Requirement ->
Please return the full listing exactly as written, with the images removed.

-- -- --

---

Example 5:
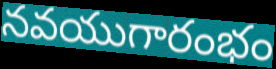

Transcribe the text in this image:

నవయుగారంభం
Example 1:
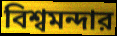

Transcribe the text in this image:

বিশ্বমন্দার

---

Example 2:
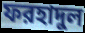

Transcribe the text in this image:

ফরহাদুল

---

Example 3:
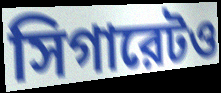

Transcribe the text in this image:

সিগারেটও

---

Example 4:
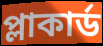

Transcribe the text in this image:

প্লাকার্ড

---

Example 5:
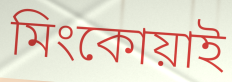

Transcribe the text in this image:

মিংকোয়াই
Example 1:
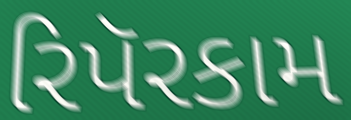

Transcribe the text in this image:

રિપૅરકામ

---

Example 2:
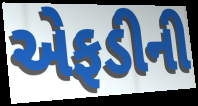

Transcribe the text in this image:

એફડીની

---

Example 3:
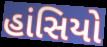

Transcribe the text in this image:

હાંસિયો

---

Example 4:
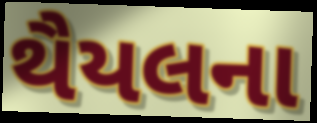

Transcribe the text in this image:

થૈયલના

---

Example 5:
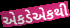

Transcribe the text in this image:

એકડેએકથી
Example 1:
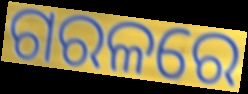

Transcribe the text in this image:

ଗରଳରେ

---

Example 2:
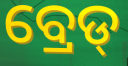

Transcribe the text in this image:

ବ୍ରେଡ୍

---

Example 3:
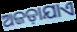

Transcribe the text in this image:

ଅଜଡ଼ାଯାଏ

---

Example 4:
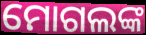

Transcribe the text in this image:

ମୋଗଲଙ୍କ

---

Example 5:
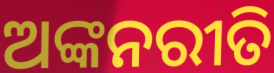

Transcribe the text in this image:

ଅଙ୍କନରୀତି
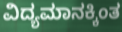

-- -- --

Written response ->
---

Example 5:

Transcribe the text in this image:

నవయుగారంభం
Example 1:

Transcribe the text in this image:

বিশ্বমন্দার

---

Example 2:

Transcribe the text in this image:

ফরহাদুল

---

Example 3:

Transcribe the text in this image:

সিগারেটও

---

Example 4:

Transcribe the text in this image:

প্লাকার্ড

---

Example 5:

Transcribe the text in this image:

মিংকোয়াই
Example 1:

Transcribe the text in this image:

રિપૅરકામ

---

Example 2:

Transcribe the text in this image:

એફડીની

---

Example 3:

Transcribe the text in this image:

હાંસિયો

---

Example 4:

Transcribe the text in this image:

થૈયલના

---

Example 5:

Transcribe the text in this image:

એકડેએકથી
Example 1:

Transcribe the text in this image:

ଗରଳରେ

---

Example 2:

Transcribe the text in this image:

ବ୍ରେଡ୍

---

Example 3:

Transcribe the text in this image:

ଅଜଡ଼ାଯାଏ

---

Example 4:

Transcribe the text in this image:

ମୋଗଲଙ୍କ

---

Example 5:

Transcribe the text in this image:

ଅଙ୍କନରୀତି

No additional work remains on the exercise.